--- Problem description ---
Retrieve every line from the records in which the word "worn" occurs.

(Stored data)
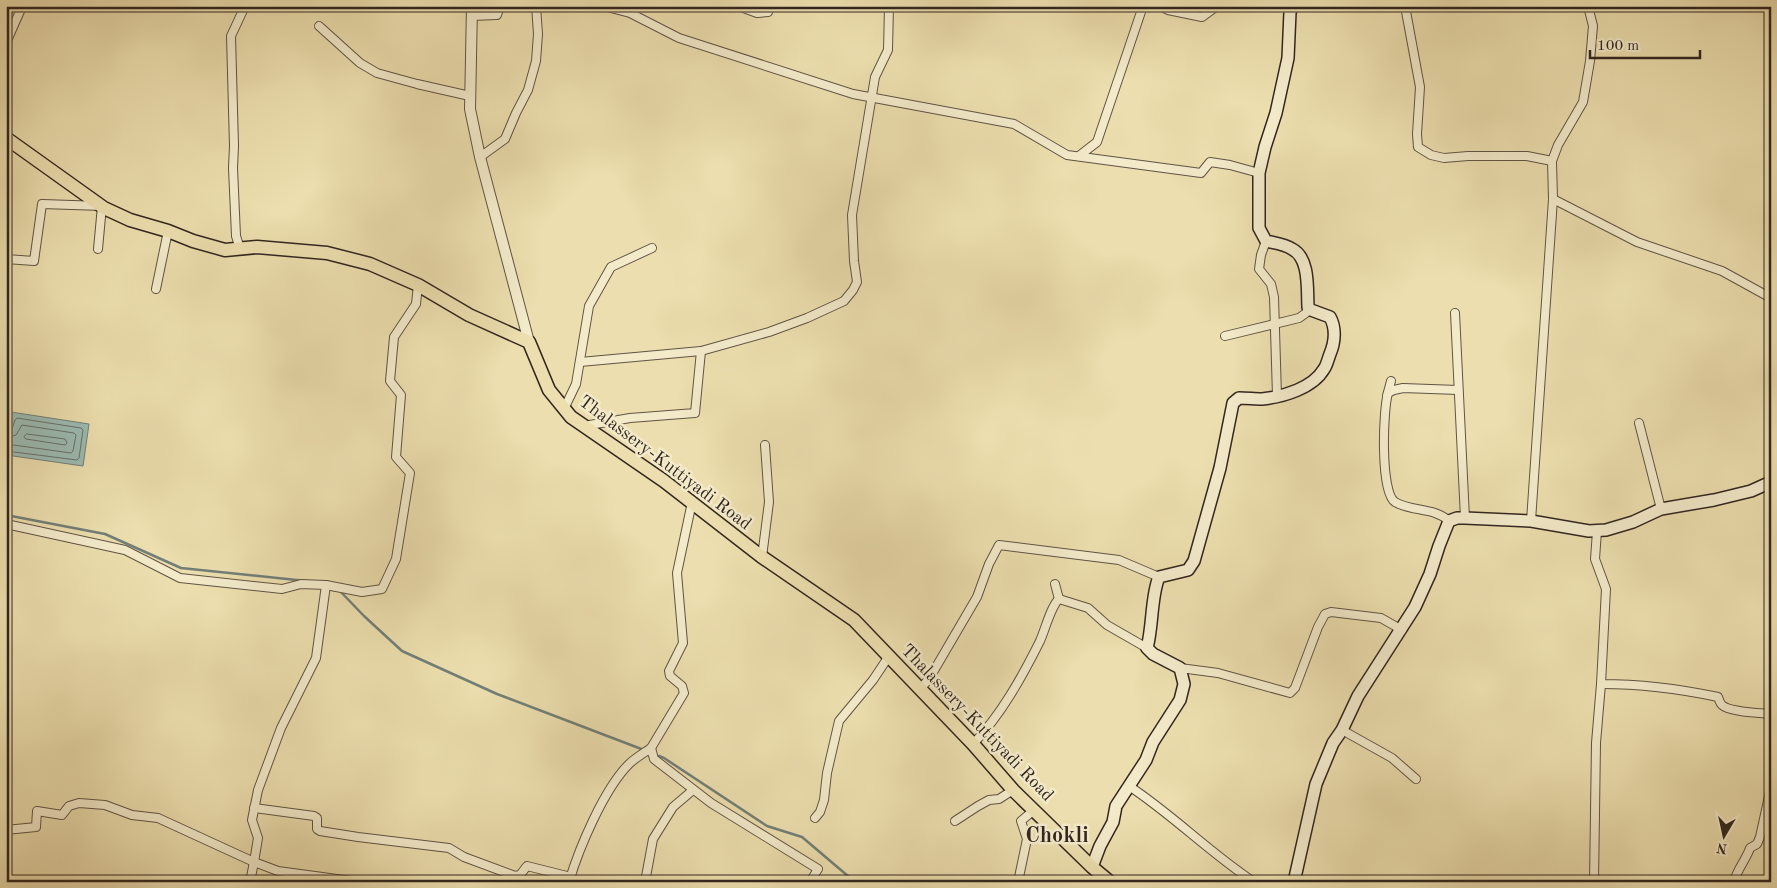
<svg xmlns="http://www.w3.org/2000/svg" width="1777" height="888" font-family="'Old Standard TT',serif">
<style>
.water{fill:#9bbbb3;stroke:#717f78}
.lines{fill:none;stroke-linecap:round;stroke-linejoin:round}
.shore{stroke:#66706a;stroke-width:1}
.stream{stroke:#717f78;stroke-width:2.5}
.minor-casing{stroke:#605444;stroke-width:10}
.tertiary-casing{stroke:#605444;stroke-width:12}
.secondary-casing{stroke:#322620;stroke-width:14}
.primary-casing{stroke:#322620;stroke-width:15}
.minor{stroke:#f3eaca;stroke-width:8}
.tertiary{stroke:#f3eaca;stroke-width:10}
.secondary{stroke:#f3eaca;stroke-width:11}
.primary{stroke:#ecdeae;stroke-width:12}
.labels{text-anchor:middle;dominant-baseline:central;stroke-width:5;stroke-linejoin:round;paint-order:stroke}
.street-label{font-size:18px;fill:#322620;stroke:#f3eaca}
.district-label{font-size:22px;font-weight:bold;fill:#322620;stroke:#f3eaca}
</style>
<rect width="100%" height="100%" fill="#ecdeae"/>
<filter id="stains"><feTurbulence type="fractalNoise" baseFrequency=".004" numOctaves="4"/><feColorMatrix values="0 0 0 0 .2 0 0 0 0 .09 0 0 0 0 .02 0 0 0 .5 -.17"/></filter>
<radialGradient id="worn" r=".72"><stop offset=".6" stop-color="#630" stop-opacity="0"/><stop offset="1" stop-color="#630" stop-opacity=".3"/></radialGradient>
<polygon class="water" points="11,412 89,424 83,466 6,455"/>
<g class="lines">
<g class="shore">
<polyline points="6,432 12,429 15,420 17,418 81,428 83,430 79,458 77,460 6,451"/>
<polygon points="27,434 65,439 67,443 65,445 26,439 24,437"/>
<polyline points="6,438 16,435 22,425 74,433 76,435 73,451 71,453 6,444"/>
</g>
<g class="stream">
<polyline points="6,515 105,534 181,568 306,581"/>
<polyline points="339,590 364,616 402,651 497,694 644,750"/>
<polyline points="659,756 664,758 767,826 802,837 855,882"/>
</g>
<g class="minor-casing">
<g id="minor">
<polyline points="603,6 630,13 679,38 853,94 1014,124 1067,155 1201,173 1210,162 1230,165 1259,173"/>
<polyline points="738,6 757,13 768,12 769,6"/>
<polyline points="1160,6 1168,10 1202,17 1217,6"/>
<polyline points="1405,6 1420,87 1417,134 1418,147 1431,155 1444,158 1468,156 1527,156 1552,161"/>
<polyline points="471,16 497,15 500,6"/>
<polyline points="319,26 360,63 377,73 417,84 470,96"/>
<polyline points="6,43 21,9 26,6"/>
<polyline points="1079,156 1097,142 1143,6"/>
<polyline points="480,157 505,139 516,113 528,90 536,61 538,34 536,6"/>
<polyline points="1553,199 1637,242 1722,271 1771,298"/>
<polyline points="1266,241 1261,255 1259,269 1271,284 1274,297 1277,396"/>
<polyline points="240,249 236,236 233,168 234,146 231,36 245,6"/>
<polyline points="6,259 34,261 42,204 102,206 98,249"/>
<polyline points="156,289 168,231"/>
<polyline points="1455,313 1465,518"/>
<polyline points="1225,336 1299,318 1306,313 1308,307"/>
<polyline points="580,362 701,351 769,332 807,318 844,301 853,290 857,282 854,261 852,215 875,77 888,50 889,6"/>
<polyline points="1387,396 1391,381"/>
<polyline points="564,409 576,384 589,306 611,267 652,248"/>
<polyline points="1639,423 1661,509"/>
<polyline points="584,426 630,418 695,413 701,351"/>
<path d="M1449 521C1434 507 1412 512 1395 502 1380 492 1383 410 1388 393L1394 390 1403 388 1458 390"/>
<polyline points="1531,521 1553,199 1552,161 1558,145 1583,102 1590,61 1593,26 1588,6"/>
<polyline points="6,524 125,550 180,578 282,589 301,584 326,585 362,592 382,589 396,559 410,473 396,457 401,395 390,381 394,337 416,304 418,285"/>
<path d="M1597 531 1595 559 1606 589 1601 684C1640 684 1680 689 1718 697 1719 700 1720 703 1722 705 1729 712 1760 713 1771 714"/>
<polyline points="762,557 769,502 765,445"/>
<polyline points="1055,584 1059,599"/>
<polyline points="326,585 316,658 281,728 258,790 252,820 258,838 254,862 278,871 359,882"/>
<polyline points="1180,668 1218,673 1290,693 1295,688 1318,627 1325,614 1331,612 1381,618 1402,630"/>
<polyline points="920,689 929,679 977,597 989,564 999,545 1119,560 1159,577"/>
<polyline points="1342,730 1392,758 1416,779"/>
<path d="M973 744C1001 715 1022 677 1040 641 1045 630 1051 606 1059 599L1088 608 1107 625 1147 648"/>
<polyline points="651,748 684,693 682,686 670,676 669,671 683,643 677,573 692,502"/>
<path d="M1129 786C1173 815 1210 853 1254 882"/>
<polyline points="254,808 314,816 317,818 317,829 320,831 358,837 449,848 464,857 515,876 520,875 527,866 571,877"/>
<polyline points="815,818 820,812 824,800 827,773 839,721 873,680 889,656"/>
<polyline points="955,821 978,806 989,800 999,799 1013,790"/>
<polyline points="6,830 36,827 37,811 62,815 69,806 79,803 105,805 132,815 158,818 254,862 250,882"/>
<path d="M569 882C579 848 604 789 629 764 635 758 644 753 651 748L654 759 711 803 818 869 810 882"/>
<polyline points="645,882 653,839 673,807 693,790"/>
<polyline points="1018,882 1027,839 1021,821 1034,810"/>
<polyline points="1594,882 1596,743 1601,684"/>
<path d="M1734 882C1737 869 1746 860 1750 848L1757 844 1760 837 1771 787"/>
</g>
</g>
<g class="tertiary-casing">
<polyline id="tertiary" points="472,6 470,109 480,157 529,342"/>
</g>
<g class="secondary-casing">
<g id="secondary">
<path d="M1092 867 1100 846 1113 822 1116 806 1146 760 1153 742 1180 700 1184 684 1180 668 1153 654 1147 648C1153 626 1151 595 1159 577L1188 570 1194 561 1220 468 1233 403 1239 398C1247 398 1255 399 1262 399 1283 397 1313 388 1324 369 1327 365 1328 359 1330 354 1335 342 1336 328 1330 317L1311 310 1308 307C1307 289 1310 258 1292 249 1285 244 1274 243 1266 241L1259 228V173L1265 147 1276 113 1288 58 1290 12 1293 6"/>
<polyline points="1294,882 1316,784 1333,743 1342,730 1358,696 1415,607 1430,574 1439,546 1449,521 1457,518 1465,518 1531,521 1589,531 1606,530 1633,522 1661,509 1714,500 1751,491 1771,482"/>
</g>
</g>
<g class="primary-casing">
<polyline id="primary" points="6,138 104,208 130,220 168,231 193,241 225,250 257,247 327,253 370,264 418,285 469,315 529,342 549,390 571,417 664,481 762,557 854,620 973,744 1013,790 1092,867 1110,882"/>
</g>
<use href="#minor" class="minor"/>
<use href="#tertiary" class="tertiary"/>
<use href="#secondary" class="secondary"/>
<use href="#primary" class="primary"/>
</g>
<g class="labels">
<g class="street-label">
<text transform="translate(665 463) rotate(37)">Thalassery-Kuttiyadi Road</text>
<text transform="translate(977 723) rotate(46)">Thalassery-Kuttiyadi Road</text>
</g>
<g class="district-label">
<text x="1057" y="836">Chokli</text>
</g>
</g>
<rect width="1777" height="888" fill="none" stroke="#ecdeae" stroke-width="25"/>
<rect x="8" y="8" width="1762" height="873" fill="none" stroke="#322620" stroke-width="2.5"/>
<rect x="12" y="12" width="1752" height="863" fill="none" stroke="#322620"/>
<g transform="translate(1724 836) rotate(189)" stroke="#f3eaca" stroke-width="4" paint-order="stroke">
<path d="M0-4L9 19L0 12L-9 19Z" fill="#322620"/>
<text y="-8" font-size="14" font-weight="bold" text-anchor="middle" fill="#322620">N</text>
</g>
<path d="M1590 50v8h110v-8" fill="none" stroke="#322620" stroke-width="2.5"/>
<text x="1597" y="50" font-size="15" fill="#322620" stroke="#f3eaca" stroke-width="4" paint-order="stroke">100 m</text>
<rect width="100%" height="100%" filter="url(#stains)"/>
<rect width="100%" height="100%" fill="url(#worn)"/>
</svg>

--- Task result ---
<radialGradient id="worn" r=".72"><stop offset=".6" stop-color="#630" stop-opacity="0"/><stop offset="1" stop-color="#630" stop-opacity=".3"/></radialGradient>
<rect width="100%" height="100%" fill="url(#worn)"/>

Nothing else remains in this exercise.